Search the records for the word "subsection" and copy each line in which it appears.
* * * * * * * * *
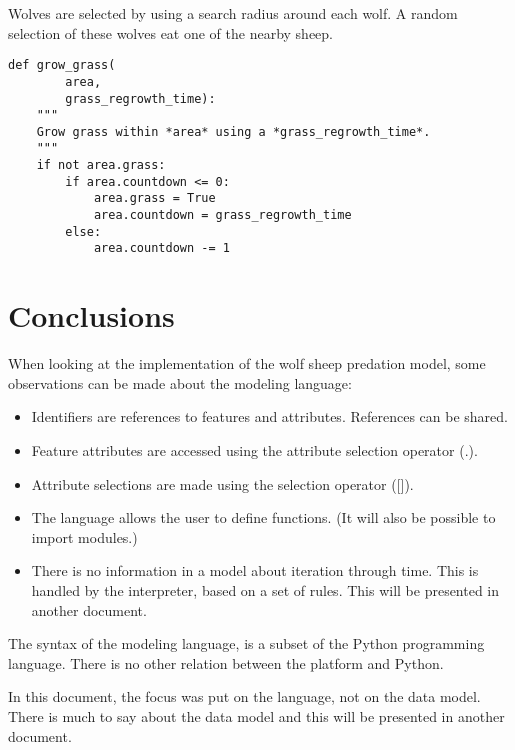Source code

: \documentclass[10pt, a4paper]{article}
\begin{document}
Wolves are selected by using a search radius around each wolf. A random selection of these wolves eat one of the nearby sheep.

\begin{lstlisting}
def grow_grass(
        area,
        grass_regrowth_time):
    """
    Grow grass within *area* using a *grass_regrowth_time*.
    """
    if not area.grass:
        if area.countdown <= 0:
            area.grass = True
            area.countdown = grass_regrowth_time
        else:
            area.countdown -= 1
\end{lstlisting}

% 

\section{Conclusions}

When looking at the implementation of the wolf sheep predation model, some observations can be made about the modeling language:

\begin{itemize}
    \item Identifiers are references to features and attributes. References can be shared.
    \item Feature attributes are accessed using the attribute selection operator (.).
    \item Attribute selections are made using the selection operator ([]).
    \item The language allows the user to define functions. (It will also be possible to import modules.)
    \item There is no information in a model about iteration through time. This is handled by the interpreter, based on a set of rules. This will be presented in another document.
\end{itemize}

The syntax of the modeling language, is a subset of the Python programming language. There is no other relation between the platform and Python.

In this document, the focus was put on the language, not on the data model. There is much to say about the data model and this will be presented in another document.
\end{document}

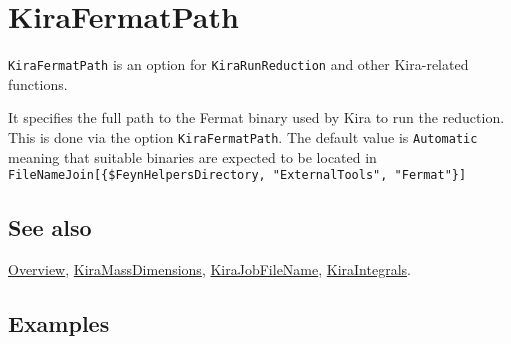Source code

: \documentclass[../FeynHelpersManual.tex]{subfiles}
\begin{document}
\begin{Shaded}
\begin{Highlighting}[]
 
\end{Highlighting}
\end{Shaded}

\hypertarget{kirafermatpath}{
\section{KiraFermatPath}\label{kirafermatpath}}

\texttt{KiraFermatPath} is an option for \texttt{KiraRunReduction} and
other Kira-related functions.

It specifies the full path to the Fermat binary used by Kira to run the
reduction. This is done via the option \texttt{KiraFermatPath}. The
default value is \texttt{Automatic} meaning that suitable binaries are
expected to be located in
\texttt{FileNameJoin[\allowbreak{}\{\allowbreak{}\$FeynHelpersDirectory,\ \allowbreak{}"ExternalTools",\ \allowbreak{}"Fermat"\}]}

\subsection{See also}

\hyperlink{toc}{Overview},
\hyperlink{kiramassdimensions}{KiraMassDimensions},
\hyperlink{kirajobfilename}{KiraJobFileName},
\hyperlink{kiraintegrals}{KiraIntegrals}.

\subsection{Examples}
\end{document}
* * * * * * * * *
Your solution -
\subsection{See also}
\subsection{Examples}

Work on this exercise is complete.